I recently had a chat with a divorcee who shared some of his painful experiences with me. He had been married for 7 years and somehow, the reality of life hit them after children. The challenges of being working parents with no extra help (no maids etc) took its toll on them, and somehow, they started facing difficulties & differences that were hard to overcome. Both parties are not perfect, but somehow, they just couldn’t work it out.

It reminds me of a key point that I read on the Gottman marriage site, we need to pay attention to our spouse. 

Often times, in the hustle and bustle of daily life, we forget to give attention to our spouse. The kids are the ones that you need to pay attention to. Or it could be the boss that calls or sends you WhatsApp messages in the middle of the night. Soon, conversations become functional and no one really ‘communicates’ anymore.

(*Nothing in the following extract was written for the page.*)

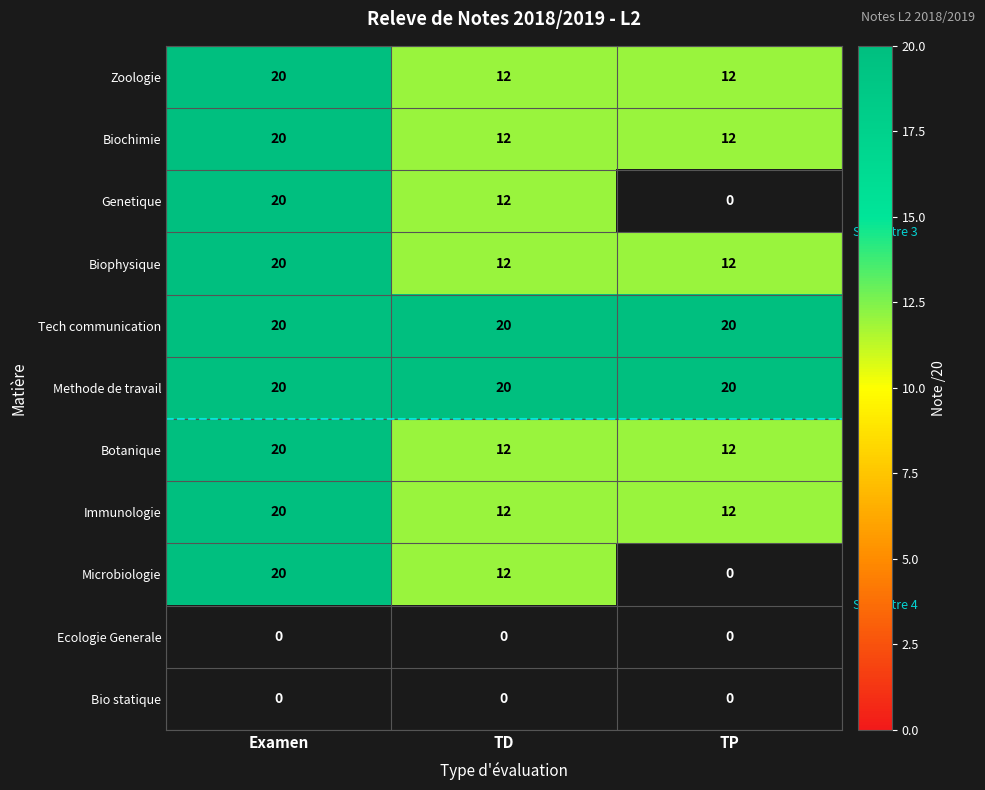

How many Zoologie values are between 12 and 20?

3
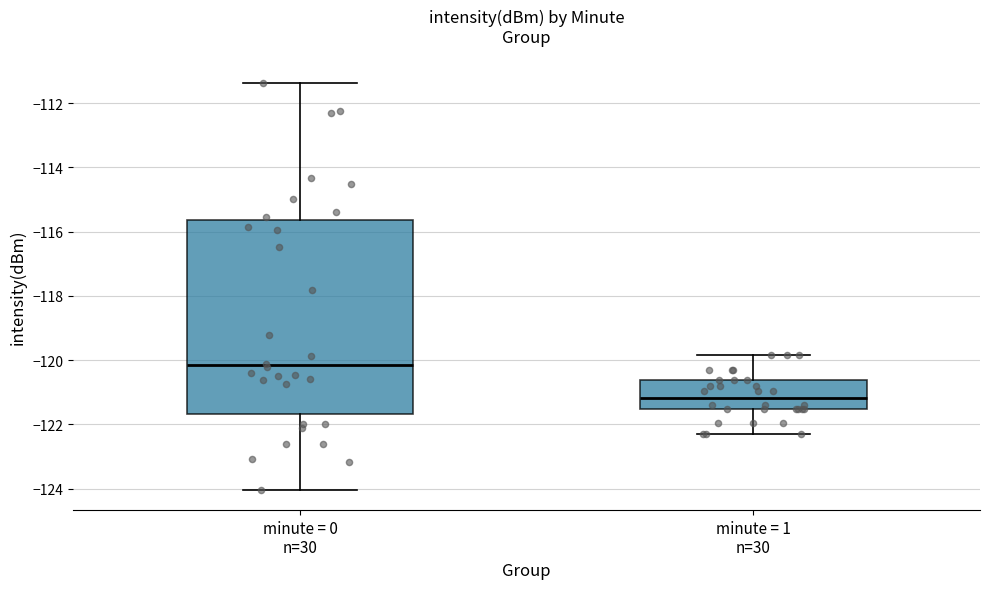

Reading left to right, read every box against the y-axis: the position of its median line, the range the box covers, and the ends of its whiskers. The values are not printed on the chart, so give them approximately, as read against the axis.

minute = 0 n=30: median -120.2, box -121.6 to -115.6, whiskers -124.0 to -111.4
minute = 1 n=30: median -121.2, box -121.6 to -120.6, whiskers -122.2 to -119.8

There are many ways to connect with your spouse daily, it could be that gentle touch on their hand, that look, or that question that says, “Hey, I need your attention”. To take a quote from the Gottman blog, based on research done by Dr John Gottman who has conducted 40 years of breakthrough research with thousands of couples:

Gottman’s studies indicate that couples on the road to divorce ignore their spouse’s bids for connection 50 to 80 percent of the time, while those in happy marriages catch most of these emotional cues and respond kindly. So, paying attention predicts relationship success.

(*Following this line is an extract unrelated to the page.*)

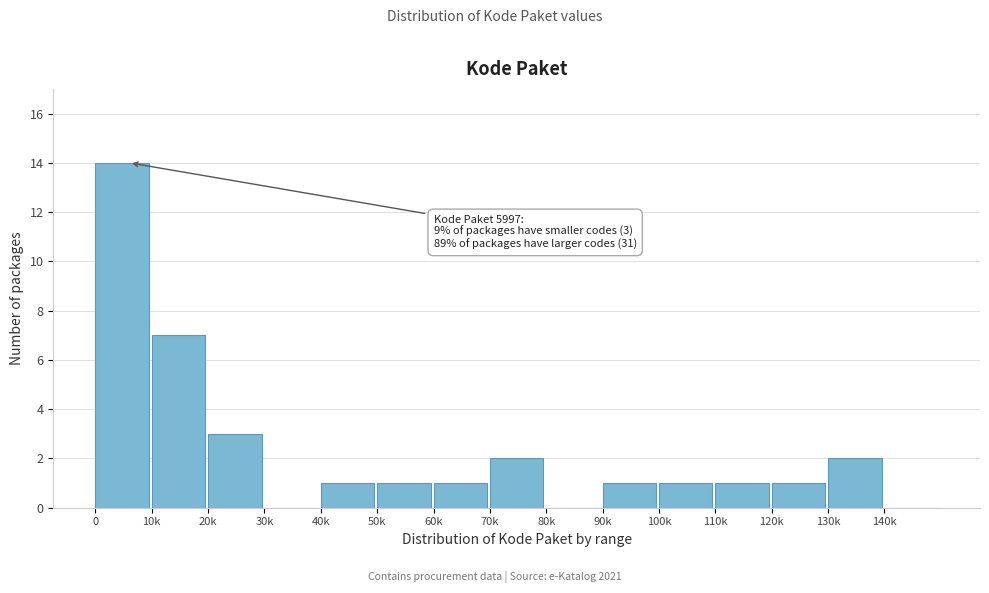

Reading right to left, extract all data points from this chart.

140k=0	130k=2	120k=1	110k=1	100k=1	90k=1	80k=0	70k=2	60k=1	50k=1	40k=1	30k=0	20k=3	10k=7	0=14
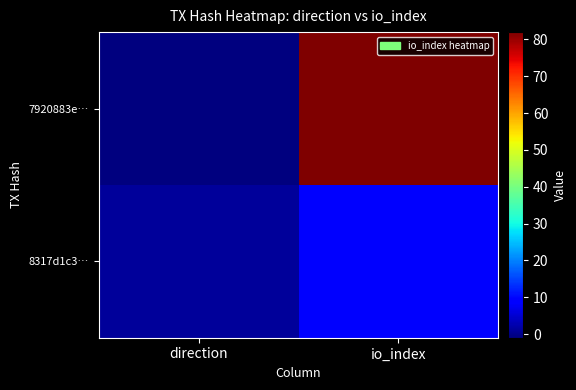

Which series has the largest total across all categories?

7920883e…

Couples who notice more moments of connection report more feelings of love and contentment. What’s more, connection and intimacy buffer against emotional burnout. If you are not paying attention, you won’t notice your distressed partner reaching out with a sigh or a question, and you sure can’t respond to the bids you miss. And it turns out these failed intimacies are as harmful as active rejection—simply not acknowledging your mate hurts as much as a harsh word.

So please pause and pay attention.

 

 

 

 

 

 

 

 

 

 

 

 

 

 


Image of couple is not a representation of the person in the story. Photo credit: Stories.my

2 Comments

  • Thanks for the article. One of the ways we pay attention is by having weekly dates. It’s easier now that our two children are teenagers. Though we have to skip our date for various reasons sometimes, we try not to skip more than 2 weeks in a row. It is our weekly ‘comma’ – to catch up with our news and updates in our lives. Thanks for this article to remind us the importance of connection and paying attention to our spouse.

    • Grace Tan says:

      Thank you so much for sharing Anne! Yes you should totally do more dates so that it won’t be strange when your kids leave home and you have an empty nest syndrome but with 2 of you as strangers towards one another.